Australia continues to dispute claims made by the United Nations that it has reached a deal to resettle refugees being held on two remote Pacific detention centers on its soil.
Filippo Grandi, the U.N. High Commissioner for Refugees, said Monday the agency had reached an agreement with Canberra that it would help 1,250 asylum seekers currently being held in Papua New Guinea and Nauru resettle in the United States, with "the clear understanding" that "vulnerable refugees" with close family ties in Australia would be allowed to enter there.

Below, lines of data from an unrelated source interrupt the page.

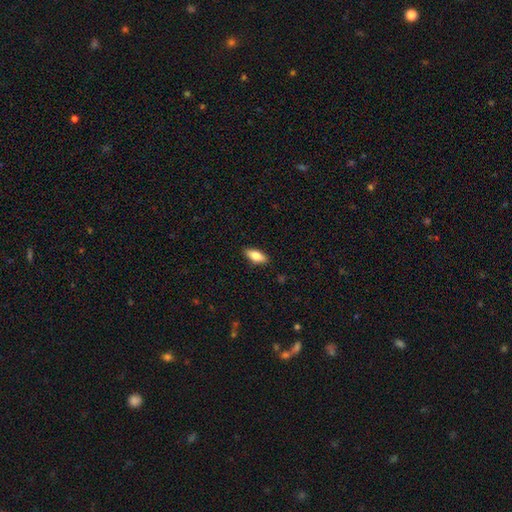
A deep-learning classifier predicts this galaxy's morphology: smooth-or-featured: smooth: 76% | featured or disk: 18% | star or artifact: 6%
  how-rounded: in between: 79% | cigar-shaped: 18% | round: 3%
  merging: none: 89% | minor disturbance: 8% | major disturbance: 2% | merger: 1%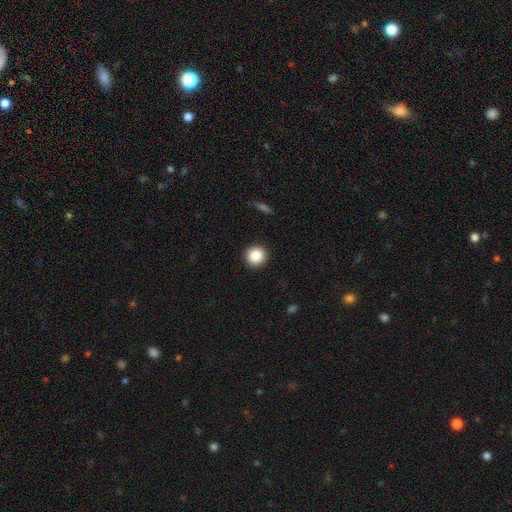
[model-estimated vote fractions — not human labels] smooth 86%, star or artifact 9%, featured or disk 5%. Down the decision tree: how rounded — round (94%); merging — none (92%).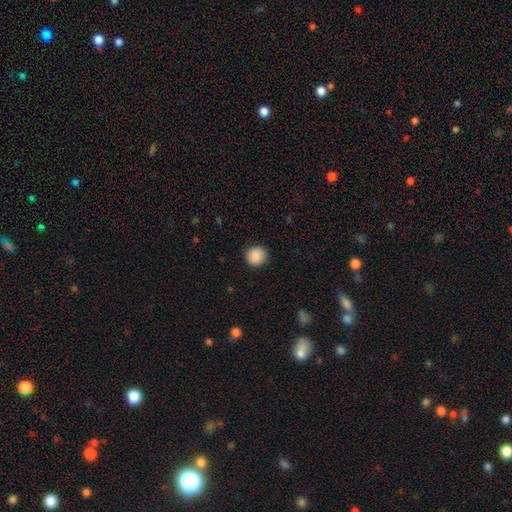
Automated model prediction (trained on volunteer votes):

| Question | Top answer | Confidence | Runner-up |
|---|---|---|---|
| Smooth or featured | smooth | 89% | star or artifact (8%) |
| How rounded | round | 93% | in between (6%) |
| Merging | none | 90% | minor disturbance (7%) |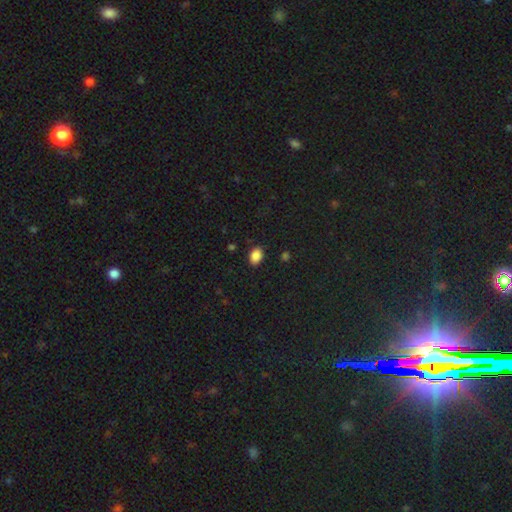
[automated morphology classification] This appears to be a smooth galaxy with no disk features (87%) that is in between round and cigar-shaped (80%). Merging: none (85%).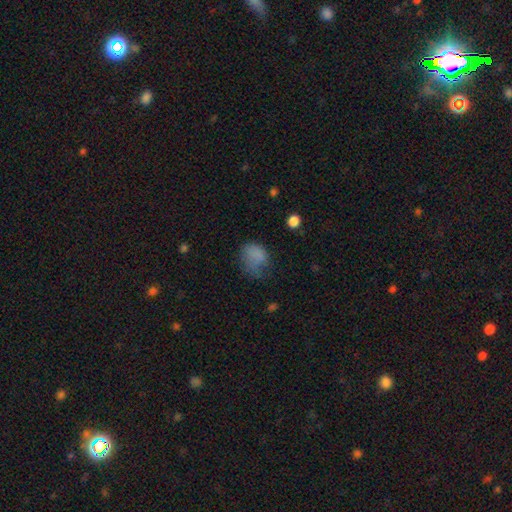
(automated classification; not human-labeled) Morphology: type=smooth (77%); roundness=in between (55%); merging=none (37%).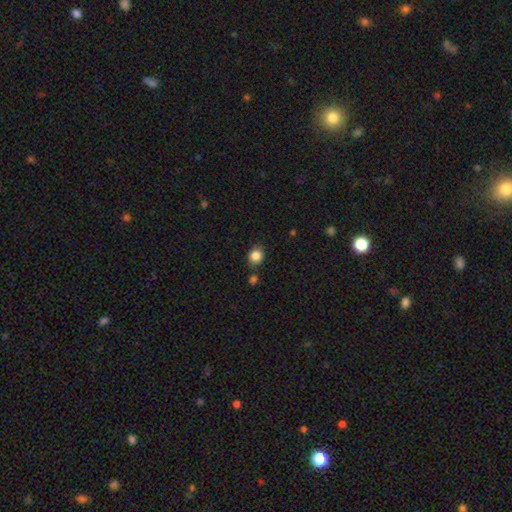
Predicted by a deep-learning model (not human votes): Smooth or featured? Predicted: smooth (p=0.86). How rounded? Predicted: round (p=0.69). Merging? Predicted: none (p=0.80).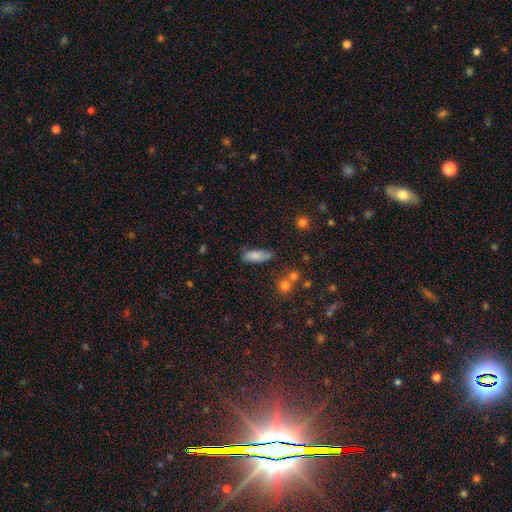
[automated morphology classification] Smooth or featured: smooth — 79% (featured or disk — 13%)
How rounded: in between — 71% (cigar-shaped — 26%)
Merging: none — 64% (minor disturbance — 25%)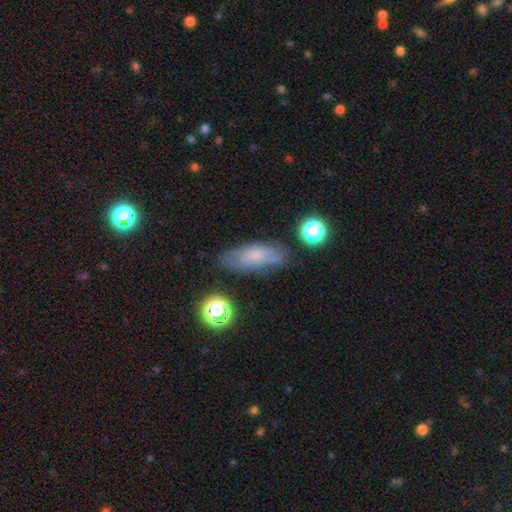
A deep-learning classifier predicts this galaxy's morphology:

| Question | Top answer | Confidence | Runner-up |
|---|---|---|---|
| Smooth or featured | smooth | 60% | featured or disk (28%) |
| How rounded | in between | 74% | cigar-shaped (21%) |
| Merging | none | 69% | minor disturbance (21%) |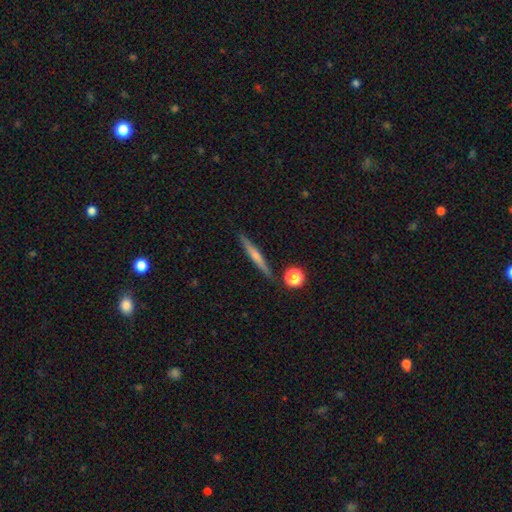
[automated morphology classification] Overall: smooth (48%; featured or disk 44%). Merging: none (88%).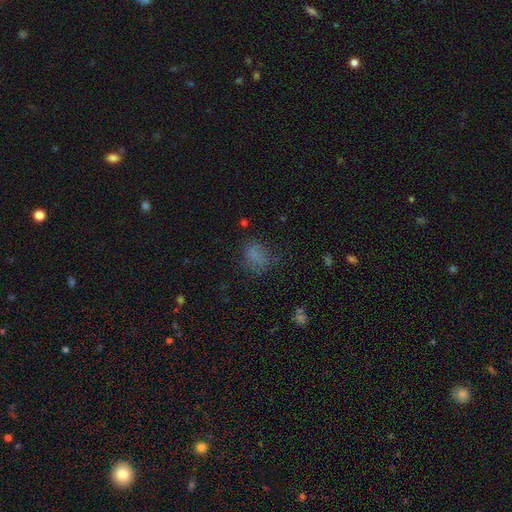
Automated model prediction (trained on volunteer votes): A smooth galaxy with no disk features (71%) that is in between round and cigar-shaped (65%). Merging: none (62%).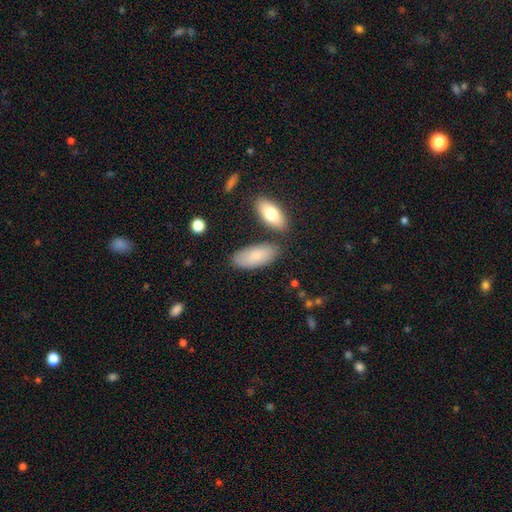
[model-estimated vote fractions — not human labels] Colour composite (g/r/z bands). It shows a smooth galaxy with no disk features (83%) that is in between round and cigar-shaped (90%). Merging: none (76%).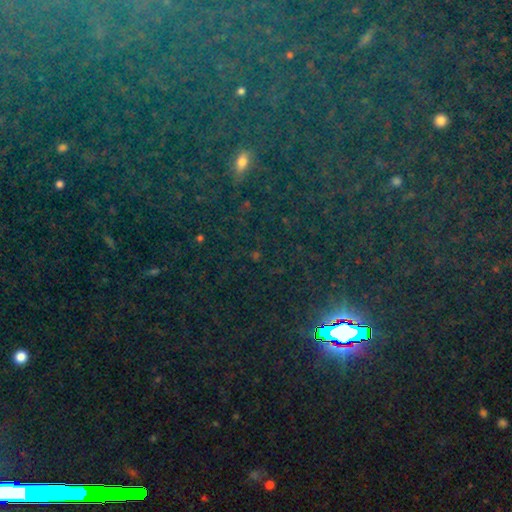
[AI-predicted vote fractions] star or artifact 83%, smooth 10%, featured or disk 7%.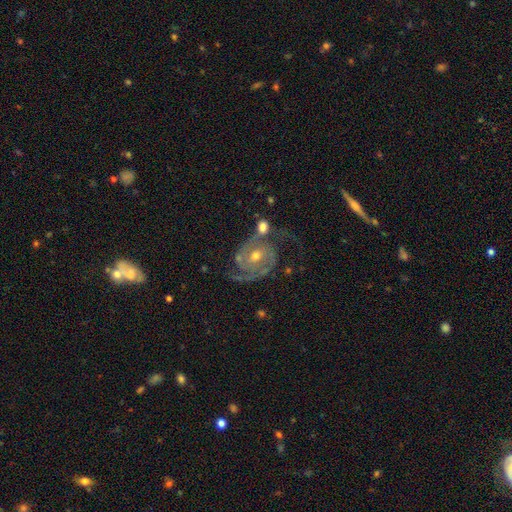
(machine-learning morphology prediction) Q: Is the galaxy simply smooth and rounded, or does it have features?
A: featured or disk — 89%.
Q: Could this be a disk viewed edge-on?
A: no — 97%.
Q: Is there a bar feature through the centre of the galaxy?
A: no — 62%.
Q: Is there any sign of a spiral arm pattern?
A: yes — 98%.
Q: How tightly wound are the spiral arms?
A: tight — 54%.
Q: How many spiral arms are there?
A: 2 — 72%.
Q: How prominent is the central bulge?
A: moderate — 59%.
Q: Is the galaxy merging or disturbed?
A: none — 61%.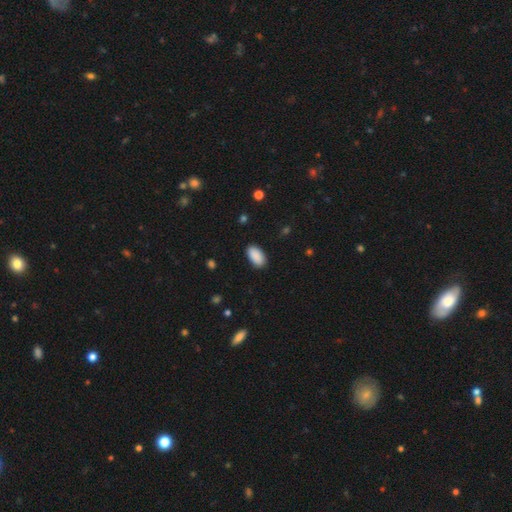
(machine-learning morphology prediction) Smooth or featured: smooth — 91% (star or artifact — 7%)
How rounded: in between — 95% (round — 3%)
Merging: none — 88% (minor disturbance — 9%)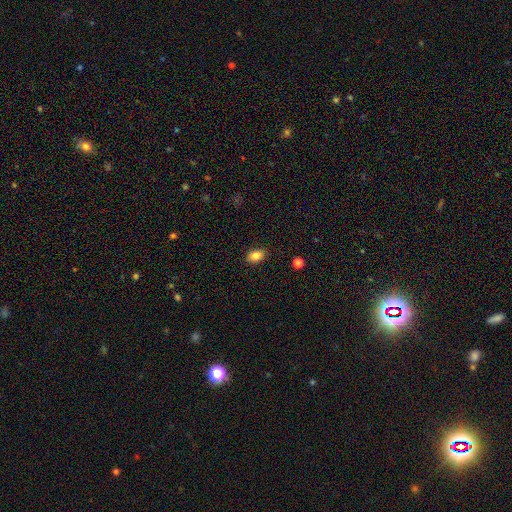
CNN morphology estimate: Smooth or featured? smooth (83%)
How rounded? in between (85%)
Merging? none (88%)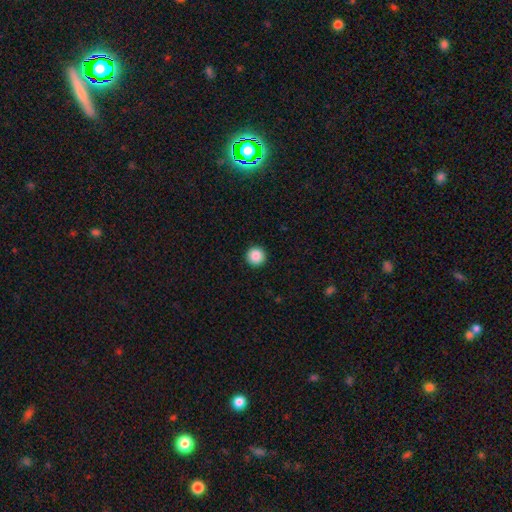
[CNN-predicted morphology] This appears to be a smooth galaxy with no disk features (88%) that is round (96%). Merging: none (94%).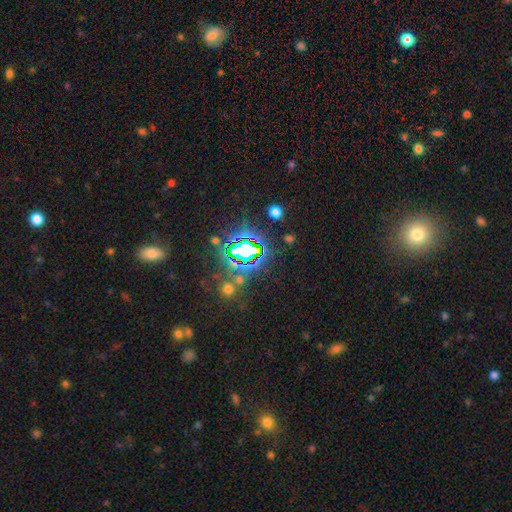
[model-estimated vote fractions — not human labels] A star or artifact, not a galaxy (79%).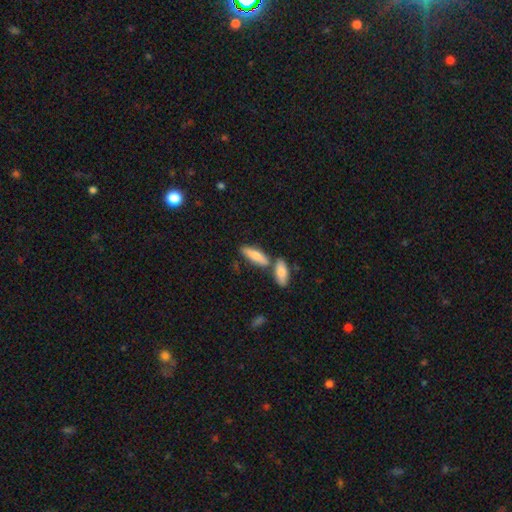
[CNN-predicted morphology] Overall: smooth (71%). How rounded: in between (49%; cigar-shaped 48%). Merging: none (58%; merger 27%).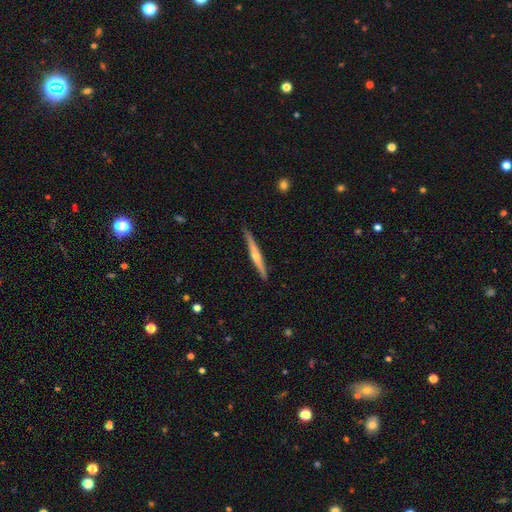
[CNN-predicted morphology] type=featured or disk (70%); edge-on=yes (98%); edge-on bulge=rounded (83%); merging=none (89%).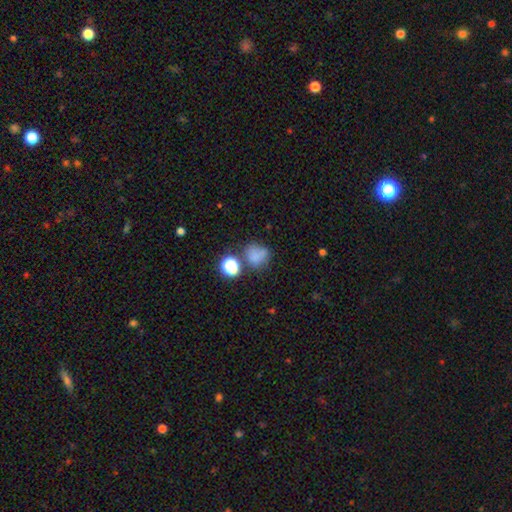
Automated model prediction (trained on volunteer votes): The model was most divided on "merging": none: 52%, merger: 19%, minor disturbance: 18%, major disturbance: 10%. More confident: how rounded — round (74%); smooth or featured — smooth (71%).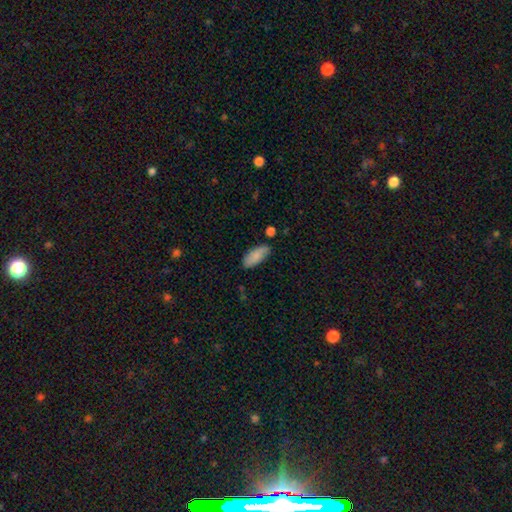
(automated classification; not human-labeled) Smooth or featured?
  - smooth: 81% *
  - featured or disk: 13%
  - star or artifact: 6%
How rounded?
  - in between: 86% *
  - cigar-shaped: 12%
  - round: 2%
Merging?
  - none: 75% *
  - minor disturbance: 18%
  - major disturbance: 3%
  - merger: 3%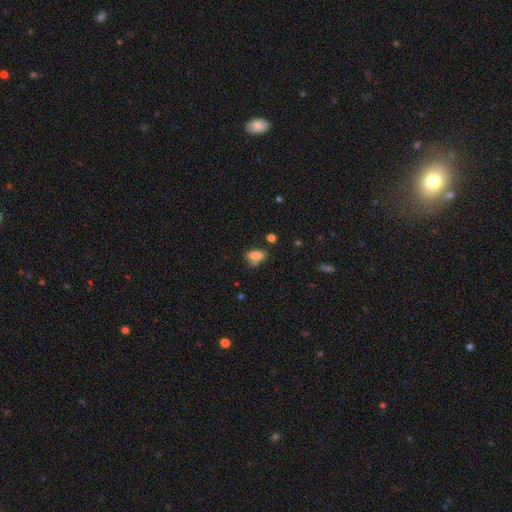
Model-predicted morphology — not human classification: Smooth or featured?
  - smooth: 78% *
  - star or artifact: 11%
  - featured or disk: 11%
How rounded?
  - in between: 82% *
  - round: 11%
  - cigar-shaped: 7%
Merging?
  - none: 52% *
  - minor disturbance: 28%
  - merger: 10%
  - major disturbance: 10%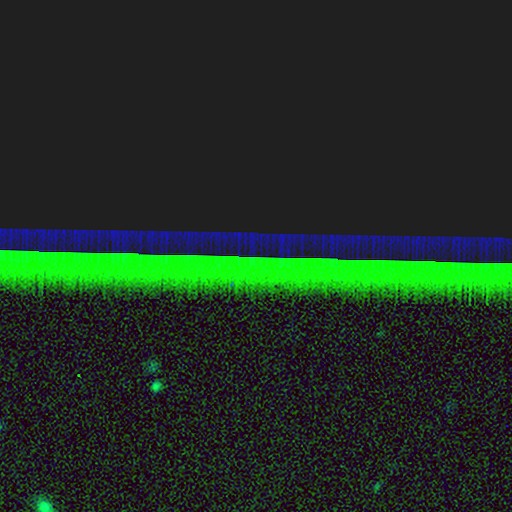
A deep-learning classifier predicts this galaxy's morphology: The model was most divided on "smooth or featured": star or artifact: 84%, featured or disk: 9%, smooth: 8%.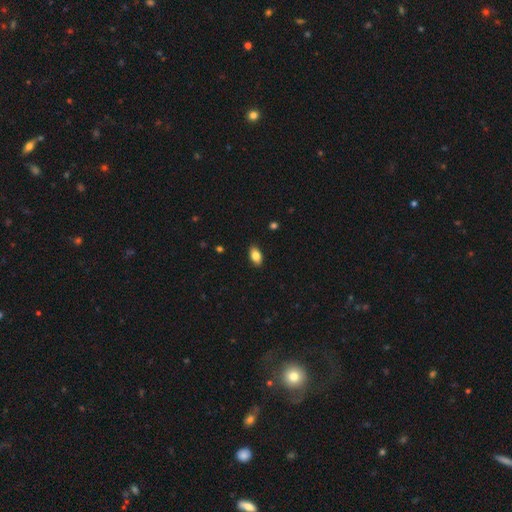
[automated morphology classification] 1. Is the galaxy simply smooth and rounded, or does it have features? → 83% smooth, 10% featured or disk, 8% star or artifact.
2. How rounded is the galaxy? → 91% in between, 5% round, 4% cigar-shaped.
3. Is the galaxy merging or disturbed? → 89% none, 8% minor disturbance, 2% major disturbance, 1% merger.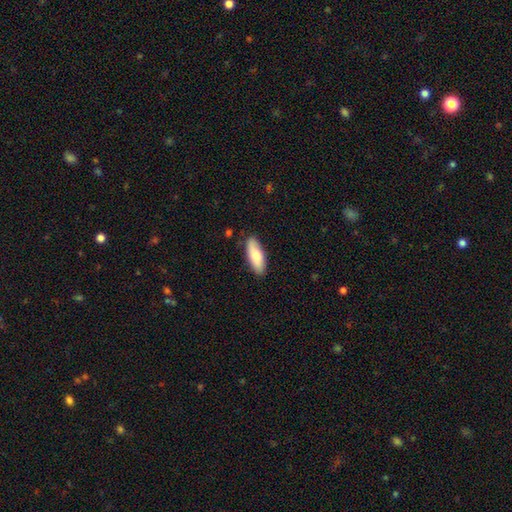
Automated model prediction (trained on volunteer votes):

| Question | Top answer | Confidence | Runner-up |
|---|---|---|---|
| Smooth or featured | smooth | 78% | featured or disk (17%) |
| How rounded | in between | 67% | cigar-shaped (31%) |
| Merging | none | 86% | minor disturbance (11%) |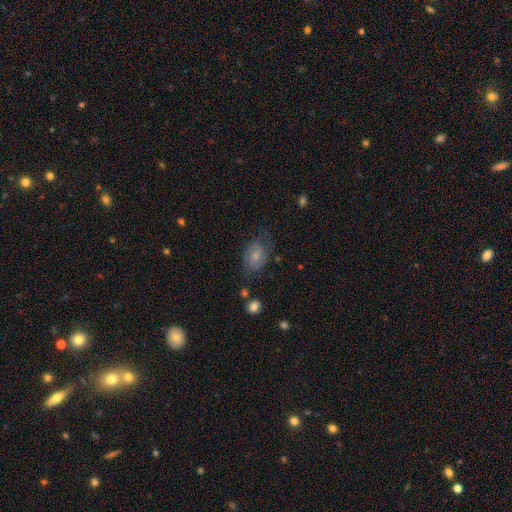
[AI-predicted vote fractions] Q: Smooth or featured?
A: featured or disk (49%); runner-up: smooth (42%)
Q: Merging?
A: none (61%); runner-up: minor disturbance (24%)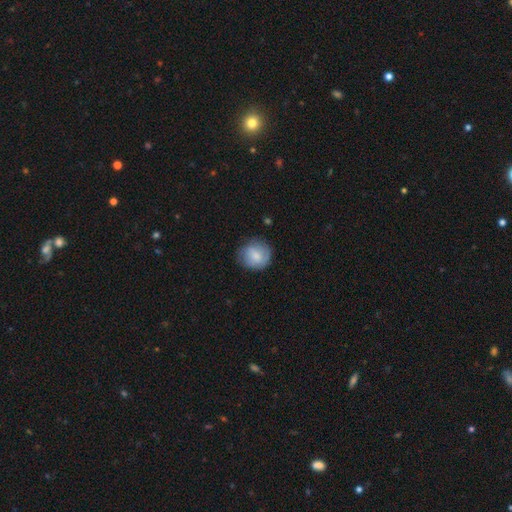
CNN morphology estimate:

But Foreign Minister Julie Bishop told reporters Tuesday the government's policy about people attempting to reach Australia by boat has been "clear and consistent" -- they will be sent to either Papua New Guinea or Nauru and never resettled in Australia.
Bishop's statement echoed those made Monday by Immigration Minister Peter Dutton, who denied that such a deal had been reached.
The policy was implemented in 2013 under Turnbull's predecessor, Tony Abbott.
The initiative to resettle the 1,250 asylum seekers in the U.S. was reached late last year between Australian Prime Minister Malcolm Turnbull and then-President Barack Obama. Obama's successor, Donald Trump, says he will honor the agreement, despite denouncing it as a "dumb deal" in a tweet posted in February.